Essa mudança abrupta na composição do mundo animal já chamou a atenção do naturalista britânico e co-descobridor da teoria evolutiva Alfred Russell Wallace, que viajou pelo arquipélago indo-australiano de 1854 a 1862 para coletar animais e plantas. Ele descreveu uma linha biogeográfica (invisível) entre Bali e Lombok e Bornéu e Sulawesi que marcava a distribuição mais ocidental da fauna australiana.
Mudança fascinante da vida selvagem
Os pesquisadores da biodiversidade há muito ficam fascinados por essa mudança abrupta de criaturas ao longo da Linha Wallace. Como esses padrões de distribuição surgiram, no entanto, ainda não foi esclarecido em detalhes.
Uma explicação é a tectônica de placas. Quarenta e cinco milhões de anos atrás, a placa australiana começou a se mover para o norte e deslizou sob a poderosa placa eurasiana. Isso aproximou duas massas de terra que antes estavam distantes. Tornou-se mais fácil para as criaturas terrestres colonizar um continente a partir do outro. Os movimentos tectônicos também deram origem à criação de inúmeras ilhas (vulcânicas) entre os dois continentes, que animais e plantas usaram como trampolins para migrar para o oeste ou para o leste.
Mais animais asiáticos na Austrália do que vice-versa
Mas por que mais espécies encontraram seu caminho da Ásia para a Austrália – inúmeras cobras venenosas, lagartos espinhosos (Moloch Horridus), ratos saltitantes (Notomias sp.) ou raposas voadoras testemunham isso – o contrário tem sido um mistério até agora.
Para entender melhor essa distribuição assimétrica de vertebrados ao longo da Linha Wallace, pesquisadores liderados por Loïc Pellissier, professor de Ecossistemas e Evolução da Paisagem na ETH Zurich, criaram um novo modelo. Ele combina reconstruções do clima, deslocamentos de placas entre 30 milhões de anos atrás e os dias atuais e um conjunto de dados abrangente para cerca de 20.000 aves, mamíferos, répteis e anfíbios que são registrados na região hoje.
Climas nas áreas de origem são decisivos
Na última edição da Ciênciaos pesquisadores agora mostram que as adaptações aos climas nas áreas de origem são parcialmente responsáveis pela distribuição desigual de representantes da fauna asiática e australiana em ambos os lados da Linha Wallace.
Além das placas tectônicas, as condições ambientais que prevaleciam há milhões de anos foram decisivas para o intercâmbio entre os dois continentes. Com base em simulações, os pesquisadores descobriram que os animais originários da Ásia eram mais propensos a “pular” pelas ilhas indonésias para chegar à Nova Guiné e ao norte da Austrália.
Essas ilhas apresentavam um clima tropical úmido, com o qual se sentiam confortáveis e já haviam se adaptado. A vida selvagem australiana era diferente, tendo evoluído em um clima mais frio que se tornou cada vez mais seco ao longo do tempo e, portanto, teve menos sucesso em se firmar nas ilhas tropicais do que a fauna migrando da Ásia.
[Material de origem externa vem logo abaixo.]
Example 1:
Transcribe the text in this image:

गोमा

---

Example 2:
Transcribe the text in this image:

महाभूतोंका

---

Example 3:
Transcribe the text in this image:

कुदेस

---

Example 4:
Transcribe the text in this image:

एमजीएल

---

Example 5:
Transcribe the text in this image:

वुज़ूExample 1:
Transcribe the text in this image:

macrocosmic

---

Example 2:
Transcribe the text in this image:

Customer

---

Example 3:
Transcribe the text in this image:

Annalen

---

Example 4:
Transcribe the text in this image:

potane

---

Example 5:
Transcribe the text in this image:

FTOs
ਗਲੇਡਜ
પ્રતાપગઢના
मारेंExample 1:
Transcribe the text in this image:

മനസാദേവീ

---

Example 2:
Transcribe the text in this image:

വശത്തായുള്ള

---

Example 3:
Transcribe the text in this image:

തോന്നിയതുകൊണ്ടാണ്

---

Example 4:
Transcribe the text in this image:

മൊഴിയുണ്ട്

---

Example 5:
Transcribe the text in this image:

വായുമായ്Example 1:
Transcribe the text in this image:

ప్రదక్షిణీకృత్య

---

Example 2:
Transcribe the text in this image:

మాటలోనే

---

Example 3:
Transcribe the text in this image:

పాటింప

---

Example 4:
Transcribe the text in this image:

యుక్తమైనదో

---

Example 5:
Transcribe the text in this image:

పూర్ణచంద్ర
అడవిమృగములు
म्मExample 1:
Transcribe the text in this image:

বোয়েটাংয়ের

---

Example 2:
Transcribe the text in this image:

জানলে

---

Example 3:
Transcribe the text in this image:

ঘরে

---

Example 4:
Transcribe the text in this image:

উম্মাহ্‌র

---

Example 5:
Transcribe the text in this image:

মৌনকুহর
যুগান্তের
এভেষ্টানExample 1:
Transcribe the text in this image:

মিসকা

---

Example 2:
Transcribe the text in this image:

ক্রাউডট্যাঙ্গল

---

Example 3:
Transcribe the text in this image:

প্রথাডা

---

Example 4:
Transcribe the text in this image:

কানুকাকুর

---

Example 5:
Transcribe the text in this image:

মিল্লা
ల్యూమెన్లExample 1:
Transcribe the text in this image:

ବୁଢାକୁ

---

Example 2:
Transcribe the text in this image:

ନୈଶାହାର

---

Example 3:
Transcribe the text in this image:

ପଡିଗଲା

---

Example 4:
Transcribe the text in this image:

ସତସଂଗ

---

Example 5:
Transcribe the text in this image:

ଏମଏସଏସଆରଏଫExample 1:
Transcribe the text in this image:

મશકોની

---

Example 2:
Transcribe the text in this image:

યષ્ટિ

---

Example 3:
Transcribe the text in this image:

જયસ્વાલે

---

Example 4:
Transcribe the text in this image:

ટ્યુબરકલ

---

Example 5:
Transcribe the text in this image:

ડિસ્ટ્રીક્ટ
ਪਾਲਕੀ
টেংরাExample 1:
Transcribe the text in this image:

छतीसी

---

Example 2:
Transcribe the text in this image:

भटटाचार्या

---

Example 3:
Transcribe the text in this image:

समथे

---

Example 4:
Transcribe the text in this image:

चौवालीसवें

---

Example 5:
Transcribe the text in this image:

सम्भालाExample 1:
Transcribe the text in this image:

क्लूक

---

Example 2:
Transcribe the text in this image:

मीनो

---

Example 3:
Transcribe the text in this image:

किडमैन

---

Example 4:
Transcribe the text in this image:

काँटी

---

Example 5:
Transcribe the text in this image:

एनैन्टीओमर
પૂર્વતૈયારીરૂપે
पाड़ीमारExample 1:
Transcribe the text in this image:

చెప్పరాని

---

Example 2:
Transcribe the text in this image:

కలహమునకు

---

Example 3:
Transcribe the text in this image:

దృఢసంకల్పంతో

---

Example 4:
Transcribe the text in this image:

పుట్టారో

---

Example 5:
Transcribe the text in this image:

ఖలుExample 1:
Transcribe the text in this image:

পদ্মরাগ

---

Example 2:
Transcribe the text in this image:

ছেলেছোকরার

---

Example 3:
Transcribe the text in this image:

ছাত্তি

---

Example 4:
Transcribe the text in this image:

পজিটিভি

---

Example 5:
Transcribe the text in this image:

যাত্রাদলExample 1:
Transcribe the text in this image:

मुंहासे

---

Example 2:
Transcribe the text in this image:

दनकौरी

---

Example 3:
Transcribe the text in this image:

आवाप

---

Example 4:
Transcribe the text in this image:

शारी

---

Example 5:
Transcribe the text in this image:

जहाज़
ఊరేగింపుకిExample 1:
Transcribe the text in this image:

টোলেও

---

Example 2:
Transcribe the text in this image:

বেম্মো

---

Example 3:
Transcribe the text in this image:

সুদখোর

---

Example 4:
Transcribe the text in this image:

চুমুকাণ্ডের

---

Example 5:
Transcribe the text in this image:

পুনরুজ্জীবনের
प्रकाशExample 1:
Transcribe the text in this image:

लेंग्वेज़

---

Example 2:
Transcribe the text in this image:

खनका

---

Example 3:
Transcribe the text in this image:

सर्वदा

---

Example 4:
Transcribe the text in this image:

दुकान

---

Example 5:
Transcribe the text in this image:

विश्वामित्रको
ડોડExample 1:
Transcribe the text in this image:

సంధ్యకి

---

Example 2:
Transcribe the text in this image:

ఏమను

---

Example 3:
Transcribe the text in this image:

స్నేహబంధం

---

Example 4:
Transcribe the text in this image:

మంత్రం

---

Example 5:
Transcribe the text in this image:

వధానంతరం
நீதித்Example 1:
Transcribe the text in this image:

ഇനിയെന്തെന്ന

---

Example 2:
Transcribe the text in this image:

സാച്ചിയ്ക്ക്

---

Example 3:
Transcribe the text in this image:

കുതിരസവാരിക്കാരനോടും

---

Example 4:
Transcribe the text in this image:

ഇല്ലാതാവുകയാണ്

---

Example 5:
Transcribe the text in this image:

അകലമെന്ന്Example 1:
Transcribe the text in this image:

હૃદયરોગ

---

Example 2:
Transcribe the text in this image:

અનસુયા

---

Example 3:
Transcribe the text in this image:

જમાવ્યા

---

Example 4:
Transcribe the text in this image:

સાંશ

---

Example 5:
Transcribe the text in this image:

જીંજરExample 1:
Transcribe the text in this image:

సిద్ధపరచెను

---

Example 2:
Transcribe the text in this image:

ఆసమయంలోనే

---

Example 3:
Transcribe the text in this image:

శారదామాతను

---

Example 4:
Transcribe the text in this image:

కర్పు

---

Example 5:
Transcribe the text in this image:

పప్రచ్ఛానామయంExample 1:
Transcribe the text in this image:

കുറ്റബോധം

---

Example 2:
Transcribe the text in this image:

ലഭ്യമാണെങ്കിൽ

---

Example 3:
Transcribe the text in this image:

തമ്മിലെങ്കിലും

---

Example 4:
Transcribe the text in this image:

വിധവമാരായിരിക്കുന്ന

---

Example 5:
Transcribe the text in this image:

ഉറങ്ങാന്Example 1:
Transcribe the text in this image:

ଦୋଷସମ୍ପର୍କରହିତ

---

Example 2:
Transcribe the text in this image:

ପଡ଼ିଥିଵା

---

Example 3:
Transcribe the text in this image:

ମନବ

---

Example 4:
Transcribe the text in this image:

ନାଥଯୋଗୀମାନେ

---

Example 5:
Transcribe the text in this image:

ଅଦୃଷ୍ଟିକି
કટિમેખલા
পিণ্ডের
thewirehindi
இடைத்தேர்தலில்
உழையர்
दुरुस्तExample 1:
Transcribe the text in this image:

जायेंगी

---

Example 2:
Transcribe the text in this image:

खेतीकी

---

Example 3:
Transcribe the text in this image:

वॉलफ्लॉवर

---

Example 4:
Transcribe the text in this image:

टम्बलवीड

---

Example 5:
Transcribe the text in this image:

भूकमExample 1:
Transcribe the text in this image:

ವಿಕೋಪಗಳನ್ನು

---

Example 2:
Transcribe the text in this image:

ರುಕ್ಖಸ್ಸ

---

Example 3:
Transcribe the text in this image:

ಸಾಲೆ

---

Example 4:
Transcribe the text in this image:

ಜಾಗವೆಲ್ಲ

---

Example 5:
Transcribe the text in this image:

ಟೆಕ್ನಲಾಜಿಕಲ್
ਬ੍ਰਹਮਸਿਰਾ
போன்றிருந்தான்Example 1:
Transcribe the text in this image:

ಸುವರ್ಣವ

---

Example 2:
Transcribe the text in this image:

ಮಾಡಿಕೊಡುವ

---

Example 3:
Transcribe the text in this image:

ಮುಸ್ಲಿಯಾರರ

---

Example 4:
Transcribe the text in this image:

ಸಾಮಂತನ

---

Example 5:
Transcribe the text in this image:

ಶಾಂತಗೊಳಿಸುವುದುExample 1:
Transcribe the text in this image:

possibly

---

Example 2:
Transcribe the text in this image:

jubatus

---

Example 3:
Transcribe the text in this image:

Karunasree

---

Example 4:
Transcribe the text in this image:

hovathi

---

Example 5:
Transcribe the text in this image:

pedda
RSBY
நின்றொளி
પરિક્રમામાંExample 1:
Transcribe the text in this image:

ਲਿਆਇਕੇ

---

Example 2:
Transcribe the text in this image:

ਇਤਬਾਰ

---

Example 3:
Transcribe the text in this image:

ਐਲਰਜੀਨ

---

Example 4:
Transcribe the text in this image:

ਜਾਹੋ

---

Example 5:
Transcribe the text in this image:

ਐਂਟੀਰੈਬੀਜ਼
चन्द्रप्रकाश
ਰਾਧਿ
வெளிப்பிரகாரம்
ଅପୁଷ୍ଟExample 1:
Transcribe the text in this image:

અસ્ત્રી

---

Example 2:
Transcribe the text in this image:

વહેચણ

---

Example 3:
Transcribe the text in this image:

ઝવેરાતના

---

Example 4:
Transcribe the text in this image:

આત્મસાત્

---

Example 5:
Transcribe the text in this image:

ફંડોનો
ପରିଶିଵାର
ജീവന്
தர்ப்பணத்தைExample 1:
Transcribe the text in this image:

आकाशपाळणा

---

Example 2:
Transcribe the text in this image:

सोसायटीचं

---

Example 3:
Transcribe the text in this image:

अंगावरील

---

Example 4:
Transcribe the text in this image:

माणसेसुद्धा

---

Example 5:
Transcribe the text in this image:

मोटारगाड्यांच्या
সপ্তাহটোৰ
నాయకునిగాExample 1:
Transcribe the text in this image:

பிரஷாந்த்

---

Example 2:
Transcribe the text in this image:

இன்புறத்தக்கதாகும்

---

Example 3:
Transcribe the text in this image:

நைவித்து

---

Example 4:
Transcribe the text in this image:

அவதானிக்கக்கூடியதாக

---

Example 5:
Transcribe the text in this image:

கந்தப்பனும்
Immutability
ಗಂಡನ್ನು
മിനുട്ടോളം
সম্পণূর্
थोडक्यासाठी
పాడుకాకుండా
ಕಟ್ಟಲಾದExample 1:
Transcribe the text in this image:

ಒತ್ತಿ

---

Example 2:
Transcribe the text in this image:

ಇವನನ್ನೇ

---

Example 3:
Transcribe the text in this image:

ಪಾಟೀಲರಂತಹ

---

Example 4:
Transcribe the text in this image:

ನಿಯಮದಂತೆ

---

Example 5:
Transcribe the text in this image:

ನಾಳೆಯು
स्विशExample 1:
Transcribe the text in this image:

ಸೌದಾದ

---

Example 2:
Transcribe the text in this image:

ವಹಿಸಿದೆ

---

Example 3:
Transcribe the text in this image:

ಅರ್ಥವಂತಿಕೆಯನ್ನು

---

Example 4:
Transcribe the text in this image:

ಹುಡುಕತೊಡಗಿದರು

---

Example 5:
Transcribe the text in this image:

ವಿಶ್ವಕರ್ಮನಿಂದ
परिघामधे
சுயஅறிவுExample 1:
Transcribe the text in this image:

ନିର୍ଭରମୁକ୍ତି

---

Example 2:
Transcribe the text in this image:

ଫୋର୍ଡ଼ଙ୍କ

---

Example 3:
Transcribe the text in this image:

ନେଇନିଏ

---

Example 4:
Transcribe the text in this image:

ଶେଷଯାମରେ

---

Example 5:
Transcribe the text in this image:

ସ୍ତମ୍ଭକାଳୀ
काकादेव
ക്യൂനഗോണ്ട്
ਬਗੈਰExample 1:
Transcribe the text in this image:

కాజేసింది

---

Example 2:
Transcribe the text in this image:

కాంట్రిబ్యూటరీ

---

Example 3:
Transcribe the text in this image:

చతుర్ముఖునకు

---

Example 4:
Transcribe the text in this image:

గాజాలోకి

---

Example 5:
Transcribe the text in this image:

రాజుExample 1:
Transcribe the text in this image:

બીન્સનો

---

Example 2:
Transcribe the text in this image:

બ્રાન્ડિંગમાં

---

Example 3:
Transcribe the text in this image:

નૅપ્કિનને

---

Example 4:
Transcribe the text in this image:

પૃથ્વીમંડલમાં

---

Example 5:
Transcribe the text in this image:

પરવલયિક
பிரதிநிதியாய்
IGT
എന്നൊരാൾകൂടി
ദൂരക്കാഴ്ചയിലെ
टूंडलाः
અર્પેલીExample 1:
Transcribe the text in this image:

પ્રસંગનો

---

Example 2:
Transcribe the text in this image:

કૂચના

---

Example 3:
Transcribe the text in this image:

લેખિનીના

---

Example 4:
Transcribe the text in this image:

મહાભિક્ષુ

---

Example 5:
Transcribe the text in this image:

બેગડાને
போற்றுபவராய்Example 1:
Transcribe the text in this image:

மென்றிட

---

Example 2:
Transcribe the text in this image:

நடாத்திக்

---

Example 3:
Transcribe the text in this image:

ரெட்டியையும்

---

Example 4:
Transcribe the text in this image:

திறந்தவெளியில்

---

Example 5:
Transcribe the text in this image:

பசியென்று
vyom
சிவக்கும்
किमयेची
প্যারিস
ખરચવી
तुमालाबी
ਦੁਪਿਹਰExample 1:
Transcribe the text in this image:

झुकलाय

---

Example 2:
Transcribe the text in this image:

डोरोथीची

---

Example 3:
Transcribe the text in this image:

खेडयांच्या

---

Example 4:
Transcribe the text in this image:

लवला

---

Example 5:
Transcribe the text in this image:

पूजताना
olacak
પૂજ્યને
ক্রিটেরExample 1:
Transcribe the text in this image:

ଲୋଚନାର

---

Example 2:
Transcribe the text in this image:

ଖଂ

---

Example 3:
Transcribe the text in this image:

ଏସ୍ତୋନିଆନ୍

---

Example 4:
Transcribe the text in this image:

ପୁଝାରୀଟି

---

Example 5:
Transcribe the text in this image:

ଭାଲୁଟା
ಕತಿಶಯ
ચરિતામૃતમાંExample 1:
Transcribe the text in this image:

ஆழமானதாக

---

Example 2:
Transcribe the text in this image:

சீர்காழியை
O clima asiático favoreceu assim as criaturas que chegaram à Austrália através das ilhas tropicais da região faunística conhecida como Wallacea, especialmente aquelas que toleravam uma ampla gama de climas. Isso tornou mais fácil para eles se estabelecerem no novo continente. “O contexto histórico é crucial para entender os padrões de distribuição da biodiversidade observados hoje e foi a peça que faltava no quebra-cabeça que explica o enigma da linha de Wallace”, diz o primeiro autor Alexander Skeels, pesquisador de pós-doutorado no grupo de Pellissier.
Vantagens competitivas para espécies tropicais
As características das espécies que evoluíram em habitats tropicais incluem crescimento mais rápido e maior competitividade para permitir que resistam à pressão da coexistência com muitas outras espécies. Em climas mais severos, como as regiões mais frias e secas da Austrália, os organismos geralmente precisam desenvolver adaptações especiais para lidar com a seca e o estresse térmico. Isso inclui adaptações comportamentais, como atividade noturna e adaptações fisiológicas para minimizar a perda de água. “Muitas rãs australianas se enterram no solo e permanecem dormentes por longos períodos por esse motivo”, aponta Skeels. “Algo que é raro em sapos tropicais.”
As descobertas são importantes para os pesquisadores: “Elas deixam claro que só podemos entender os padrões atuais de distribuição da biodiversidade se incluirmos o desenvolvimento geológico e as condições climáticas dos tempos pré-históricos em nossas considerações”, diz Pellissier.
A herança de épocas longínquas moldou os padrões da biodiversidade até o presente. Também nos ajuda a entender por que mais espécies são encontradas nos trópicos hoje do que nas latitudes temperadas. “Para entender completamente a distribuição da biodiversidade e os processos que a mantêm no presente, precisamos saber como ela surgiu”, diz o pesquisador.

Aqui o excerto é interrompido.